### Exercise requirements
Convert every line of the records below into a numbered list, omitting all blank lines.

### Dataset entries
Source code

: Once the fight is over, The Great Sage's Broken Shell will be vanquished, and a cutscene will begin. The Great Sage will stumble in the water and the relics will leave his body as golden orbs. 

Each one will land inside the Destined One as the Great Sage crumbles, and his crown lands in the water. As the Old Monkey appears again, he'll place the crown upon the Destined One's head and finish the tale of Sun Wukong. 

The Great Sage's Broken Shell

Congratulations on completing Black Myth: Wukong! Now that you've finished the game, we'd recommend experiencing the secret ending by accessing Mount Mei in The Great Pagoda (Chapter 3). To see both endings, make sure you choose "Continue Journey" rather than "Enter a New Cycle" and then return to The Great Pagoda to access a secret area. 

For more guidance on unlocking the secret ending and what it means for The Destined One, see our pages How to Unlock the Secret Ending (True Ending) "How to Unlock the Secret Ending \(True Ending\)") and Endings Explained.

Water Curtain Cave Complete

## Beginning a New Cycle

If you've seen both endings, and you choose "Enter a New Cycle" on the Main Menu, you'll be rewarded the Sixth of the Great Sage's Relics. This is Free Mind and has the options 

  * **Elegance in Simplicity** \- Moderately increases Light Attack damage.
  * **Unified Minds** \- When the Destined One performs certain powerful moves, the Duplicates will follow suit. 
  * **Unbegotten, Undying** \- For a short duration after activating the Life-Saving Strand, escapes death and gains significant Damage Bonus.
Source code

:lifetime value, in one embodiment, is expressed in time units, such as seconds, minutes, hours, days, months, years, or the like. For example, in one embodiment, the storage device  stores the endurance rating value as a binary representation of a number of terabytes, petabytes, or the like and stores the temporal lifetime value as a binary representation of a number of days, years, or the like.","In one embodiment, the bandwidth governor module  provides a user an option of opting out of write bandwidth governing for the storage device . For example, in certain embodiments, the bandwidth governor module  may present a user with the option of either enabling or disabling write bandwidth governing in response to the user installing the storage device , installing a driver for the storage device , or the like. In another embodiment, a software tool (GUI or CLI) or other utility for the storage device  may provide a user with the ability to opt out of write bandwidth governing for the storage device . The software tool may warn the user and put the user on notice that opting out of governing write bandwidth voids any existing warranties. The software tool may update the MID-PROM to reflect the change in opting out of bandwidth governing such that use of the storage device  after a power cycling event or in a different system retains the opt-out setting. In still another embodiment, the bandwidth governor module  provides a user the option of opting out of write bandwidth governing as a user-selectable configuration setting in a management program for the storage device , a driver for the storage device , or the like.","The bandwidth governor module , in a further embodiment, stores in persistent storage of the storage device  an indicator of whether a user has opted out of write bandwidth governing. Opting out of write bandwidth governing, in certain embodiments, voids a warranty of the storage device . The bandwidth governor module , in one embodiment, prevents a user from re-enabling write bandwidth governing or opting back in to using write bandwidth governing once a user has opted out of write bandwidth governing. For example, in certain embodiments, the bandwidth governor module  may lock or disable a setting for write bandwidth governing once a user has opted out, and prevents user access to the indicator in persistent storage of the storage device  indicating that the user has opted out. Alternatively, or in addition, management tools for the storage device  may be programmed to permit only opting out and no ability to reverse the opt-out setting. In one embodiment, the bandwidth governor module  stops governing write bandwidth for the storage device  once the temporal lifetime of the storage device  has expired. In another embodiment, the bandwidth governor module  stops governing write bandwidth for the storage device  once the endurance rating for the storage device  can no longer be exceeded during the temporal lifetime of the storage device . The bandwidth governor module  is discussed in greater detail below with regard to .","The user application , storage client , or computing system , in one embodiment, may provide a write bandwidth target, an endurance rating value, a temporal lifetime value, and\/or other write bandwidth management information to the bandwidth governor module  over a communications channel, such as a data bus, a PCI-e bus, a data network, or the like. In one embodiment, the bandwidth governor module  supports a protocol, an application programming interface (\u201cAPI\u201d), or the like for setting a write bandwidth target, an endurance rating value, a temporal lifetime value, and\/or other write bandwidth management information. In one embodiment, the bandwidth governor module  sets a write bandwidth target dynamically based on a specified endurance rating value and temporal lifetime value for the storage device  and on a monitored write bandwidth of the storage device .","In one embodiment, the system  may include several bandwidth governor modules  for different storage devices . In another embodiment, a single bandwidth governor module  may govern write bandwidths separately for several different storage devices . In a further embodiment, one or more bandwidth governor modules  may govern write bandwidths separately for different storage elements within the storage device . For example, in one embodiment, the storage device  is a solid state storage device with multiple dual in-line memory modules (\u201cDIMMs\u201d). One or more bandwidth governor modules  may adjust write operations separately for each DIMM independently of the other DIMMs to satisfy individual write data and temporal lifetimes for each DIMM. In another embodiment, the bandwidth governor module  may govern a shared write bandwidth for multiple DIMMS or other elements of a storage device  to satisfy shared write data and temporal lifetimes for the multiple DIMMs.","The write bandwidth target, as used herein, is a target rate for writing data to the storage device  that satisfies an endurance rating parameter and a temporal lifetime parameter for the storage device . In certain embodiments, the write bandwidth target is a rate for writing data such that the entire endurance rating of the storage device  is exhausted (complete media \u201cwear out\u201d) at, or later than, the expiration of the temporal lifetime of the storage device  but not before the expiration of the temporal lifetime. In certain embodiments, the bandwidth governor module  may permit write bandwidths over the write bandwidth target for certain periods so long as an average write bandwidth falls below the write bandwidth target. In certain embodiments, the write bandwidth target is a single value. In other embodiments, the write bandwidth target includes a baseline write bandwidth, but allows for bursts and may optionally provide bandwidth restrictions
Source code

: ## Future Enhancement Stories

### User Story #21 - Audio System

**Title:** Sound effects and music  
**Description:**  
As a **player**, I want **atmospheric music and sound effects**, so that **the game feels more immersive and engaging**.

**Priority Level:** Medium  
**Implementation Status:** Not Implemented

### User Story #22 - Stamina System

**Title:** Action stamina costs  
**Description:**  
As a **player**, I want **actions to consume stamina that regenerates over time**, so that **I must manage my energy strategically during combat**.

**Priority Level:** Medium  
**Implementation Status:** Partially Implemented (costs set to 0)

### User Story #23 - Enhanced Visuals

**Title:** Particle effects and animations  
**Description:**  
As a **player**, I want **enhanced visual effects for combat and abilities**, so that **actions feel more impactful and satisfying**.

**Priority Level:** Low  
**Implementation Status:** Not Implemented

### Solution for this exercise
1. Source code
2. : Once the fight is over, The Great Sage's Broken Shell will be vanquished, and a cutscene will begin. The Great Sage will stumble in the water and the relics will leave his body as golden orbs. 
3. Each one will land inside the Destined One as the Great Sage crumbles, and his crown lands in the water. As the Old Monkey appears again, he'll place the crown upon the Destined One's head and finish the tale of Sun Wukong. 
4. The Great Sage's Broken Shell
5. Congratulations on completing Black Myth: Wukong! Now that you've finished the game, we'd recommend experiencing the secret ending by accessing Mount Mei in The Great Pagoda (Chapter 3). To see both endings, make sure you choose "Continue Journey" rather than "Enter a New Cycle" and then return to The Great Pagoda to access a secret area. 
6. For more guidance on unlocking the secret ending and what it means for The Destined One, see our pages How to Unlock the Secret Ending (True Ending) "How to Unlock the Secret Ending \(True Ending\)") and Endings Explained.
7. Water Curtain Cave Complete
8. ## Beginning a New Cycle
9. If you've seen both endings, and you choose "Enter a New Cycle" on the Main Menu, you'll be rewarded the Sixth of the Great Sage's Relics. This is Free Mind and has the options 
10.   * **Elegance in Simplicity** \- Moderately increases Light Attack damage.
11.   * **Unified Minds** \- When the Destined One performs certain powerful moves, the Duplicates will follow suit. 
12.   * **Unbegotten, Undying** \- For a short duration after activating the Life-Saving Strand, escapes death and gains significant Damage Bonus.
13. Source code
14. :lifetime value, in one embodiment, is expressed in time units, such as seconds, minutes, hours, days, months, years, or the like. For example, in one embodiment, the storage device  stores the endurance rating value as a binary representation of a number of terabytes, petabytes, or the like and stores the temporal lifetime value as a binary representation of a number of days, years, or the like.","In one embodiment, the bandwidth governor module  provides a user an option of opting out of write bandwidth governing for the storage device . For example, in certain embodiments, the bandwidth governor module  may present a user with the option of either enabling or disabling write bandwidth governing in response to the user installing the storage device , installing a driver for the storage device , or the like. In another embodiment, a software tool (GUI or CLI) or other utility for the storage device  may provide a user with the ability to opt out of write bandwidth governing for the storage device . The software tool may warn the user and put the user on notice that opting out of governing write bandwidth voids any existing warranties. The software tool may update the MID-PROM to reflect the change in opting out of bandwidth governing such that use of the storage device  after a power cycling event or in a different system retains the opt-out setting. In still another embodiment, the bandwidth governor module  provides a user the option of opting out of write bandwidth governing as a user-selectable configuration setting in a management program for the storage device , a driver for the storage device , or the like.","The bandwidth governor module , in a further embodiment, stores in persistent storage of the storage device  an indicator of whether a user has opted out of write bandwidth governing. Opting out of write bandwidth governing, in certain embodiments, voids a warranty of the storage device . The bandwidth governor module , in one embodiment, prevents a user from re-enabling write bandwidth governing or opting back in to using write bandwidth governing once a user has opted out of write bandwidth governing. For example, in certain embodiments, the bandwidth governor module  may lock or disable a setting for write bandwidth governing once a user has opted out, and prevents user access to the indicator in persistent storage of the storage device  indicating that the user has opted out. Alternatively, or in addition, management tools for the storage device  may be programmed to permit only opting out and no ability to reverse the opt-out setting. In one embodiment, the bandwidth governor module  stops governing write bandwidth for the storage device  once the temporal lifetime of the storage device  has expired. In another embodiment, the bandwidth governor module  stops governing write bandwidth for the storage device  once the endurance rating for the storage device  can no longer be exceeded during the temporal lifetime of the storage device . The bandwidth governor module  is discussed in greater detail below with regard to .","The user application , storage client , or computing system , in one embodiment, may provide a write bandwidth target, an endurance rating value, a temporal lifetime value, and\/or other write bandwidth management information to the bandwidth governor module  over a communications channel, such as a data bus, a PCI-e bus, a data network, or the like. In one embodiment, the bandwidth governor module  supports a protocol, an application programming interface (\u201cAPI\u201d), or the like for setting a write bandwidth target, an endurance rating value, a temporal lifetime value, and\/or other write bandwidth management information. In one embodiment, the bandwidth governor module  sets a write bandwidth target dynamically based on a specified endurance rating value and temporal lifetime value for the storage device  and on a monitored write bandwidth of the storage device .","In one embodiment, the system  may include several bandwidth governor modules  for different storage devices . In another embodiment, a single bandwidth governor module  may govern write bandwidths separately for several different storage devices . In a further embodiment, one or more bandwidth governor modules  may govern write bandwidths separately for different storage elements within the storage device . For example, in one embodiment, the storage device  is a solid state storage device with multiple dual in-line memory modules (\u201cDIMMs\u201d). One or more bandwidth governor modules  may adjust write operations separately for each DIMM independently of the other DIMMs to satisfy individual write data and temporal lifetimes for each DIMM. In another embodiment, the bandwidth governor module  may govern a shared write bandwidth for multiple DIMMS or other elements of a storage device  to satisfy shared write data and temporal lifetimes for the multiple DIMMs.","The write bandwidth target, as used herein, is a target rate for writing data to the storage device  that satisfies an endurance rating parameter and a temporal lifetime parameter for the storage device . In certain embodiments, the write bandwidth target is a rate for writing data such that the entire endurance rating of the storage device  is exhausted (complete media \u201cwear out\u201d) at, or later than, the expiration of the temporal lifetime of the storage device  but not before the expiration of the temporal lifetime. In certain embodiments, the bandwidth governor module  may permit write bandwidths over the write bandwidth target for certain periods so long as an average write bandwidth falls below the write bandwidth target. In certain embodiments, the write bandwidth target is a single value. In other embodiments, the write bandwidth target includes a baseline write bandwidth, but allows for bursts and may optionally provide bandwidth restrictions
15. Source code
16. : ## Future Enhancement Stories
17. ### User Story #21 - Audio System
18. **Title:** Sound effects and music  
19. **Description:**  
20. As a **player**, I want **atmospheric music and sound effects**, so that **the game feels more immersive and engaging**.
21. **Priority Level:** Medium  
22. **Implementation Status:** Not Implemented
23. ### User Story #22 - Stamina System
24. **Title:** Action stamina costs  
25. **Description:**  
26. As a **player**, I want **actions to consume stamina that regenerates over time**, so that **I must manage my energy strategically during combat**.
27. **Priority Level:** Medium  
28. **Implementation Status:** Partially Implemented (costs set to 0)
29. ### User Story #23 - Enhanced Visuals
30. **Title:** Particle effects and animations  
31. **Description:**  
32. As a **player**, I want **enhanced visual effects for combat and abilities**, so that **actions feel more impactful and satisfying**.
33. **Priority Level:** Low  
34. **Implementation Status:** Not Implemented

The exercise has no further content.